AUSZUG.
☆ ☆ ☆

Schweizer Selbstzerfleischung (TA)

Publiziert von VFSNinfo am

Von Hans-Peter Bieri

Eigentlich müsste man das Inserat einrahmen und an die Wand hängen. Elmar Ledergerber hat dem baden- württembergischen Ministerpräsidenten Günther Oettinger und den «lieben Nachbarinnen und Nachbarn im südlichen Schwarzwald» in einem offenen Brief etwas Nachhilfeunterricht in den Realien gegeben: dass der Fluglärm nicht ganz so einseitig zu ihren Ungunsten verteilt ist und dass die Vorteile des Flughafens auch nicht nur auf schweizerischer Seite liegen. Ein sachlicher, ruhiger, ehrlicher Brief – auch mit den Hinweisen auf die hiesigen Scharfmacher und die von ihnen geforderten Gegenmassnahmen. Die SVP fordert solches seit Jahren.

Selbstverständlich war das offizielle Echo der Süddeutschen negativ. Die haben sich schon lange auf Konfrontatuion eingerichtet.Es wäre ein Wunder gewesen, wenn sie nicht in bekannter Manier zurückgekeult hätten.

Aufschlussreicher ist das hiesige Echo. Die Deutschen reagieren in der Auseinandersetzung um den Fluglärm jeweils wie eine gut eingespielte Mannschaft, einmütig und geschlossen. In der Schweiz dagegen geht es stets zu wie in einem Intrigantenstadl: Man fällt sich in den Rücken.

Typisch die Reaktion der SVP: Statt Ledergerber Recht zu geben, wirft ihm die Partei der Patrioten und des permanenten Wahlkampfs vor, er habe nur an seine Wähler gedacht. Eine ganz neue Erkenntnis: Unter den Folgen der deutschen Sperrzeiten leiden nur die SP-Wähler. Und was für eine selbstlose Haltung der SVP, dass sie zu Gunsten dieser geplagten SP-Wähler ständig nach Retorsionsmassnahmen gegen die Deutschen schreit!

☆ ☆ ☆

ERFASSTE DATEN.

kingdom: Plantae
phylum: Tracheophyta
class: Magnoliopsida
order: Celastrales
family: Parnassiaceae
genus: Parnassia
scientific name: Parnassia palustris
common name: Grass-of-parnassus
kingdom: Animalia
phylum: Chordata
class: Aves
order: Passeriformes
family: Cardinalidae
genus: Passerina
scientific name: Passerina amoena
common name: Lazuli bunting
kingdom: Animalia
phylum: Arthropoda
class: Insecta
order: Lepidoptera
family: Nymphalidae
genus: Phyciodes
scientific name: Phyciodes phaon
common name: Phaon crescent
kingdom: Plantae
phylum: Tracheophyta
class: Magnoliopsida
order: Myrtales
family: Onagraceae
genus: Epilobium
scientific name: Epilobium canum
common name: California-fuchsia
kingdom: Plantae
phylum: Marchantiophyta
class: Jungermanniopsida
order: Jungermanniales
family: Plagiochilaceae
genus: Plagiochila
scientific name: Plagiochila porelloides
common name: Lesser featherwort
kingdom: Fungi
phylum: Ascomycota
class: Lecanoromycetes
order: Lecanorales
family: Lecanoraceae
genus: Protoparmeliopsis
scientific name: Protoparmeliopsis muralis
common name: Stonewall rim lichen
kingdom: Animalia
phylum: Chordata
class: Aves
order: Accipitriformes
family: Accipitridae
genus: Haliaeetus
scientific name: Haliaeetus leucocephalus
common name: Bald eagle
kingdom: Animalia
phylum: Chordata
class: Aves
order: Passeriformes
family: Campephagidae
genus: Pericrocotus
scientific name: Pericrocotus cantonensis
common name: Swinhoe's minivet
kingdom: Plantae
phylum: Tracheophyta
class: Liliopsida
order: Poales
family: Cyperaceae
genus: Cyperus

☆ ☆ ☆

AUFGABE. Ändern Sie im Auszug über den Fluglärmstreit die Passage, die bei "Selbstverständlich war das" beginnt und bei "Manier zurückgekeult hätten." endet, indem Sie "Manier" durch "Weise" ersetzen. Geben Sie die geänderte Passage vollständig wieder.

VOLLSTÄNDIGE ANTWORT.
Selbstverständlich war das offizielle Echo der Süddeutschen negativ. Die haben sich schon lange auf Konfrontatuion eingerichtet.Es wäre ein Wunder gewesen, wenn sie nicht in bekannter Weise zurückgekeult hätten.